Collected data
= Beginning of Section =

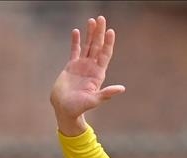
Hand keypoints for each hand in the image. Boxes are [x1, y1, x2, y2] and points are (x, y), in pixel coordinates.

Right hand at [50, 16, 124, 135]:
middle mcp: (92, 68)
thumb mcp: (94, 100)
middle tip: (102, 18)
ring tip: (92, 20)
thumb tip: (122, 88)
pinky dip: (75, 41)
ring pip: (87, 46)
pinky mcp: (71, 66)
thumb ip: (106, 93)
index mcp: (98, 74)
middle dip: (100, 33)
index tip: (111, 31)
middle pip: (97, 46)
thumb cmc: (79, 107)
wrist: (65, 109)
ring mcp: (82, 66)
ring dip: (90, 34)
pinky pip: (74, 51)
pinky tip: (76, 31)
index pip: (105, 55)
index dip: (108, 43)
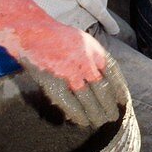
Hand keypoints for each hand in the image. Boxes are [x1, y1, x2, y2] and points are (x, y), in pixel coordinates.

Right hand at [0, 0, 128, 127]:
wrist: (28, 30)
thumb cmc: (54, 36)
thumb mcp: (81, 41)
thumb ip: (93, 58)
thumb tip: (102, 80)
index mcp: (94, 48)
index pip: (113, 73)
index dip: (119, 90)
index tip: (123, 102)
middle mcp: (85, 59)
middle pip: (102, 88)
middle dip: (108, 105)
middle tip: (113, 117)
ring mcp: (69, 71)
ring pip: (88, 98)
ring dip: (96, 113)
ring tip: (101, 122)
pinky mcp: (53, 81)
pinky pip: (69, 102)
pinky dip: (77, 113)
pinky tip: (83, 121)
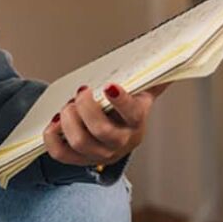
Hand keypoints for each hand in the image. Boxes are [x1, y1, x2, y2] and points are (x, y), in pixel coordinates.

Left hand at [43, 82, 165, 169]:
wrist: (119, 134)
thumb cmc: (126, 109)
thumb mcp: (141, 91)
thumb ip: (153, 76)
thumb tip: (170, 61)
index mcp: (136, 122)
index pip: (132, 114)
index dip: (121, 101)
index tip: (109, 86)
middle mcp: (120, 142)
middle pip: (101, 130)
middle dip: (85, 107)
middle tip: (80, 92)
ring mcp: (100, 154)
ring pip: (80, 142)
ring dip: (68, 119)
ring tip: (68, 106)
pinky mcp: (80, 160)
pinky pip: (61, 154)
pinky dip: (52, 137)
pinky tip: (55, 122)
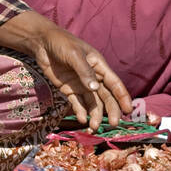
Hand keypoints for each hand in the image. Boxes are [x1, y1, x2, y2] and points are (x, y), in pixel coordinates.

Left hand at [0, 11, 131, 128]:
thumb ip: (84, 72)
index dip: (123, 97)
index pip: (114, 83)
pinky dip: (80, 112)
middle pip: (106, 97)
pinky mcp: (69, 90)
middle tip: (113, 124)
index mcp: (99, 66)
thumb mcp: (74, 55)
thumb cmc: (62, 43)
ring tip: (94, 127)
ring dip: (95, 115)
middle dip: (111, 110)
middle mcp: (93, 77)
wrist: (42, 43)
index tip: (128, 110)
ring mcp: (81, 85)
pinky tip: (82, 120)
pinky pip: (77, 103)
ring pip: (93, 103)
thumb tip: (95, 88)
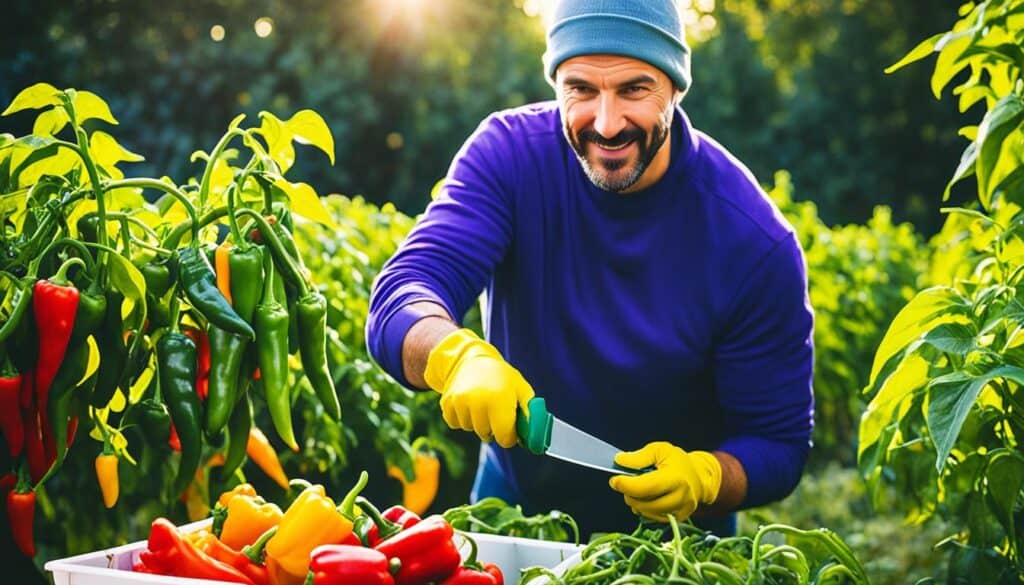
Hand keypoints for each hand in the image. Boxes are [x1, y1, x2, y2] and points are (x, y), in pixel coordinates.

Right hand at [423, 328, 534, 447]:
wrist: (470, 359)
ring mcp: (460, 402)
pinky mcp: (446, 403)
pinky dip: (461, 417)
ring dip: (476, 422)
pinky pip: (455, 424)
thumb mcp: (521, 389)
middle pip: (487, 435)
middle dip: (493, 428)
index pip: (505, 438)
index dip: (509, 435)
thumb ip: (530, 413)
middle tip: (495, 410)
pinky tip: (467, 403)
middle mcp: (478, 402)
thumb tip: (536, 440)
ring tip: (480, 403)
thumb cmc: (501, 377)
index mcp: (500, 399)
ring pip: (470, 429)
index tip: (510, 427)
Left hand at [609, 442, 721, 521]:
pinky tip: (646, 499)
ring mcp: (681, 510)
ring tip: (636, 491)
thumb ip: (640, 456)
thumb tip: (620, 461)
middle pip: (645, 504)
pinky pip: (655, 519)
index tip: (614, 481)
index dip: (626, 485)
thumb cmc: (677, 461)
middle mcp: (681, 497)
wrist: (699, 476)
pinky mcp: (679, 519)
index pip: (645, 487)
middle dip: (629, 495)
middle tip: (624, 485)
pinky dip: (645, 510)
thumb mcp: (660, 450)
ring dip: (636, 504)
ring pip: (648, 514)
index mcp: (676, 478)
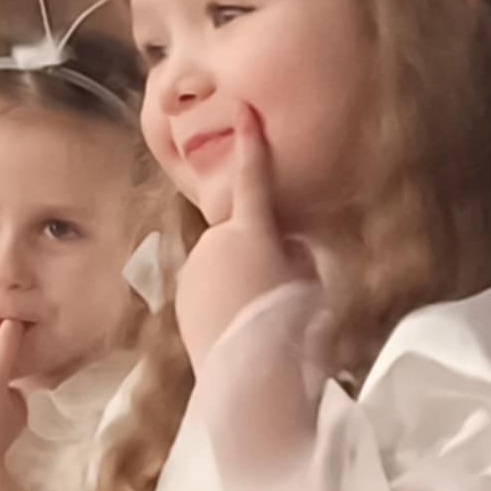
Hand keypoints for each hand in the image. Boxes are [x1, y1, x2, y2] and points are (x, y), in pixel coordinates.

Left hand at [175, 109, 310, 370]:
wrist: (251, 379)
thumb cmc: (293, 328)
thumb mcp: (309, 280)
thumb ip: (294, 251)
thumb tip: (284, 246)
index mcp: (251, 232)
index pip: (254, 179)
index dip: (251, 144)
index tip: (243, 110)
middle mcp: (215, 243)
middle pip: (241, 233)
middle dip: (259, 249)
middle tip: (280, 286)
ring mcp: (194, 271)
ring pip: (223, 262)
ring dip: (240, 276)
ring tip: (260, 315)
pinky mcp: (182, 298)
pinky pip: (208, 287)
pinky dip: (223, 299)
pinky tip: (238, 328)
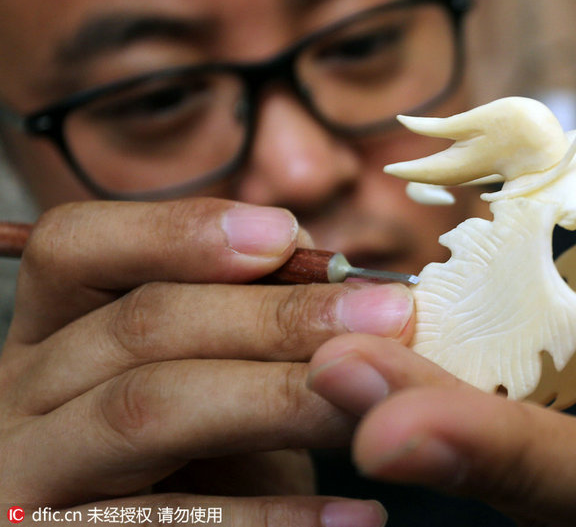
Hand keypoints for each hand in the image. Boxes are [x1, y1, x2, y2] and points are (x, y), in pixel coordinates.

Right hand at [0, 199, 412, 526]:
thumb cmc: (198, 450)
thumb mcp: (208, 372)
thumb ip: (248, 322)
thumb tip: (346, 283)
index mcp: (51, 328)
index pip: (75, 246)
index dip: (176, 231)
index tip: (288, 234)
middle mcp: (21, 393)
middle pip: (138, 327)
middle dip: (273, 315)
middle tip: (385, 315)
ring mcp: (31, 475)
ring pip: (148, 411)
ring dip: (279, 396)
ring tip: (374, 396)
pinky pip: (171, 525)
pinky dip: (272, 516)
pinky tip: (356, 511)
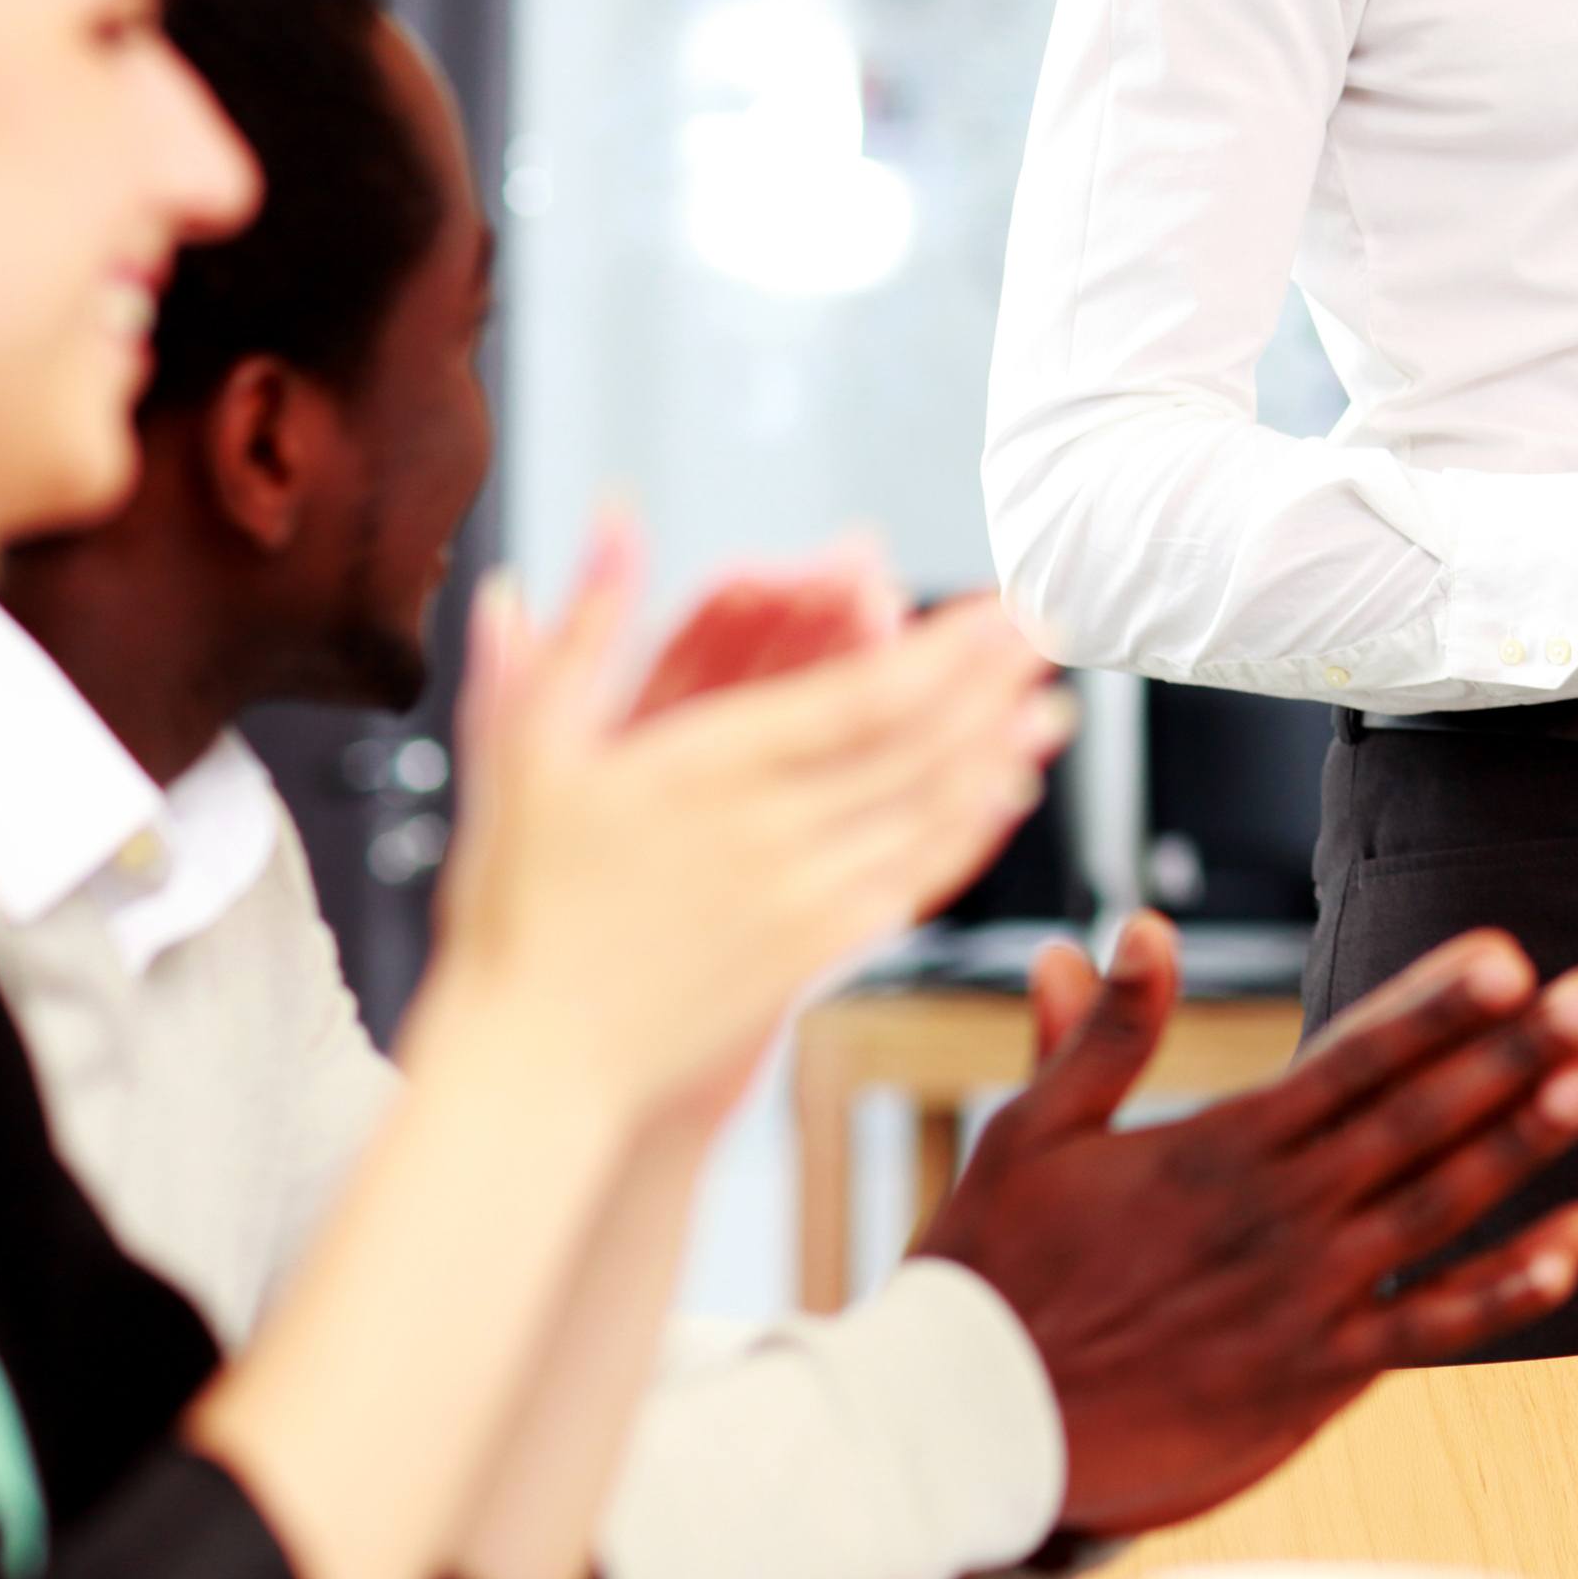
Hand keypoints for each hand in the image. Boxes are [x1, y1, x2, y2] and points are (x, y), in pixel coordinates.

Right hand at [436, 532, 1067, 1123]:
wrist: (533, 1064)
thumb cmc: (519, 901)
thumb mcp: (526, 750)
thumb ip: (586, 627)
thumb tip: (613, 514)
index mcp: (709, 770)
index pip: (862, 695)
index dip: (949, 649)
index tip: (1004, 609)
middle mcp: (772, 832)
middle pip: (918, 745)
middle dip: (997, 684)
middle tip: (1058, 633)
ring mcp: (801, 899)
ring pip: (929, 811)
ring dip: (1002, 752)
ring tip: (1056, 706)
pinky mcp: (813, 955)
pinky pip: (914, 880)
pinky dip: (967, 833)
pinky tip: (1002, 798)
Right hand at [915, 912, 1577, 1538]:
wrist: (963, 1430)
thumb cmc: (993, 1276)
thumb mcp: (1032, 1132)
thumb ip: (1104, 1033)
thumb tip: (1134, 931)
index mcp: (1217, 1145)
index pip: (1351, 1056)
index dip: (1436, 1004)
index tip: (1508, 955)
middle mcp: (1277, 1214)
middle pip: (1420, 1115)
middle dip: (1518, 1048)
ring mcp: (1303, 1298)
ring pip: (1440, 1207)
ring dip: (1527, 1141)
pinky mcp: (1311, 1378)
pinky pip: (1428, 1328)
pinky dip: (1506, 1289)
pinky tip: (1575, 1247)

= End of Section =

Goal of the exercise » The answer must match the entries above line for line, with the pictures dropped.

The completed task »
Hand keypoints for each hand in the image. Boxes are [x1, y1, x2, y2] and points are (x, y), in pixel coordinates.

Right hand at [50, 16, 124, 135]:
middle mcp: (92, 68)
thumb mcp: (94, 100)
middle tip: (102, 18)
ring tip: (92, 20)
thumb tip: (122, 88)
pinky dip: (75, 41)
ring pip: (87, 46)
pinky mcp: (71, 66)
thumb ip: (106, 93)
index mcp: (98, 74)
middle dip: (100, 33)
index tip: (111, 31)
middle pip: (97, 46)
thumb cmc: (79, 107)
wrist: (65, 109)
ring mcp: (82, 66)
ring dip: (90, 34)
pinky pip: (74, 51)
pinky tip: (76, 31)
index pip: (105, 55)
index dip: (108, 43)
Hand keypoints for each hand in the image. Boxes are [x1, y1, x2, y2] and points are (x, y), in pixel coordinates.

Right hand at [0, 0, 128, 127]:
wrist: (28, 30)
thumb cmc: (54, 36)
thumb mcp: (81, 41)
thumb ip: (93, 58)
thumb tip: (102, 80)
index mcp: (94, 48)
index pip: (113, 73)
index dip: (119, 90)
index tip: (123, 102)
middle mcp: (85, 59)
middle pip: (102, 88)
middle dip: (108, 105)
middle tip: (113, 117)
ring mcp: (69, 71)
ring pip: (88, 98)
ring dip: (96, 113)
ring tip: (101, 122)
pinky mcp: (53, 81)
pinky pip: (69, 102)
pinky dip: (77, 113)
pinky tip: (83, 121)
Hand keypoints for each hand in the image. Boxes are [x1, y1, x2, y2] and points are (x, y), in pixel coordinates.

Left hand at [43, 82, 165, 169]:
wrist: (119, 134)
thumb cmc: (126, 109)
thumb mcp: (141, 91)
thumb ip: (153, 76)
thumb tip: (170, 61)
index mcp: (136, 122)
index pip: (132, 114)
index dip: (121, 101)
index tip: (109, 86)
middle mcp: (120, 142)
middle pip: (101, 130)
middle dip: (85, 107)
middle tip: (80, 92)
ring mcp: (100, 154)
ring pip: (80, 142)
ring dip: (68, 119)
ring tip: (68, 106)
pinky mcp: (80, 160)
pinky pip: (61, 154)
pinky dip: (52, 137)
pinky tip: (55, 122)
Hand keypoints for each hand in the image. Boxes are [x1, y1, x2, y2] and points are (x, y), in pixel coordinates.

Left hand at [0, 11, 131, 128]:
thumb ip: (84, 72)
index dip: (123, 97)
index pip: (114, 83)
pinky dip: (80, 112)
middle pip: (106, 97)
pinky mcp: (69, 90)
middle tip: (113, 124)
index mcp: (99, 66)
thumb mcp: (74, 55)
thumb cmc: (62, 43)
ring tip: (94, 127)
ring dip: (95, 115)
middle dip: (111, 110)
middle mcp: (93, 77)
wrist: (42, 43)
index tip: (128, 110)
ring mcp: (81, 85)
pinky tip: (82, 120)
pinky pip: (77, 103)
ring pip: (93, 103)
thumb tip: (95, 88)
Hand keypoints for each hand in the image. Boxes are [x1, y1, x2, y2] and points are (x, y), in pixel coordinates.

Right hand at [423, 328, 534, 447]:
wrist: (470, 359)
ring mcp: (460, 402)
pinky mcp: (446, 403)
pinky dip: (461, 417)
ring dip: (476, 422)
pinky pip: (455, 424)
thumb mcp: (521, 389)
middle pip: (487, 435)
middle dip: (493, 428)
index pip: (505, 438)
index dip: (509, 435)
thumb ip: (530, 413)
middle tip: (495, 410)
pinky tip: (467, 403)
middle mcp: (478, 402)
thumb tip: (536, 440)
ring tip: (480, 403)
thumb cmc: (501, 377)
index mcp: (500, 399)
ring pip: (470, 429)
index tip: (510, 427)
Left hand at [609, 442, 721, 521]:
pinky tip: (646, 499)
ring mcp: (681, 510)
ring tip: (636, 491)
thumb ip: (640, 456)
thumb tip: (620, 461)
middle pip: (645, 504)
pinky pip: (655, 519)
index tip: (614, 481)
index dip: (626, 485)
thumb cmc: (677, 461)
middle mcp: (681, 497)
wrist: (699, 476)
pinky mcp: (679, 519)
index pip: (645, 487)
middle dip: (629, 495)
middle tip: (624, 485)
pinky dip: (645, 510)
thumb mcp: (660, 450)
ring dip: (636, 504)
ring pip: (648, 514)
index mcp: (676, 478)
Hand keypoints for each hand in the image. Boxes are [x1, y1, x2, y2] and points are (x, y), in pixel coordinates.

Left hand at [175, 109, 310, 370]:
wrist: (251, 379)
thumb cmc: (293, 328)
thumb mcp: (309, 280)
thumb ip: (294, 251)
thumb tip: (284, 246)
index mcp: (251, 232)
index pip: (254, 179)
index dip: (251, 144)
index tip: (243, 110)
middle mcp: (215, 243)
middle pip: (241, 233)
middle dip: (259, 249)
middle tip: (280, 286)
ring mcp: (194, 271)
ring pip: (223, 262)
ring dip: (240, 276)
ring tip: (260, 315)
pinky mcp: (182, 298)
pinky pip: (208, 287)
pinky dip: (223, 299)
pinky tip: (238, 328)
Hand keypoints for each hand in the image. Boxes are [x1, y1, x2, y2] and points are (x, y), in pixel coordinates.

Right hand at [0, 199, 412, 526]:
thumb cmc: (198, 450)
thumb mcp: (208, 372)
thumb ip: (248, 322)
thumb tip: (346, 283)
index mcp: (51, 328)
index pip: (75, 246)
index dip: (176, 231)
index tip: (288, 234)
middle mcp: (21, 393)
middle pip: (138, 327)
middle dip: (273, 315)
middle tip: (385, 315)
ring mcp: (31, 475)
ring pip: (148, 411)
ring dip: (279, 396)
ring tip: (374, 396)
pinky pip: (171, 525)
pinky dip: (272, 516)
pinky tip: (356, 511)
Hand keypoints for each hand in the image. Boxes are [x1, y1, x2, y2] and points are (x, y), in pixel coordinates.

Right hand at [436, 532, 1067, 1123]:
wrist: (533, 1064)
thumb cmc: (519, 901)
thumb mcp: (526, 750)
thumb ip: (586, 627)
thumb tip: (613, 514)
index mcp: (709, 770)
index pip: (862, 695)
index dip: (949, 649)
index tip: (1004, 609)
middle mcp: (772, 832)
middle pip: (918, 745)
middle dip: (997, 684)
middle tip: (1058, 633)
ring mcp: (801, 899)
ring pip: (929, 811)
ring dip: (1002, 752)
ring tip: (1056, 706)
pinky mcp: (813, 955)
pinky pip: (914, 880)
pinky dip: (967, 833)
pinky tip: (1002, 798)
Right hand at [915, 912, 1577, 1538]:
wrist: (963, 1430)
thumb cmc: (993, 1276)
thumb mcp: (1032, 1132)
thumb ip: (1104, 1033)
thumb tip: (1134, 931)
index mcp: (1217, 1145)
index pip: (1351, 1056)
index dip: (1436, 1004)
index tip: (1508, 955)
middle mcp: (1277, 1214)
middle pip: (1420, 1115)
middle dip: (1518, 1048)
ring mcp: (1303, 1298)
ring pip: (1440, 1207)
ring dip: (1527, 1141)
pinky mcp: (1311, 1378)
pinky pip: (1428, 1328)
pinky dip: (1506, 1289)
pinky tip: (1575, 1247)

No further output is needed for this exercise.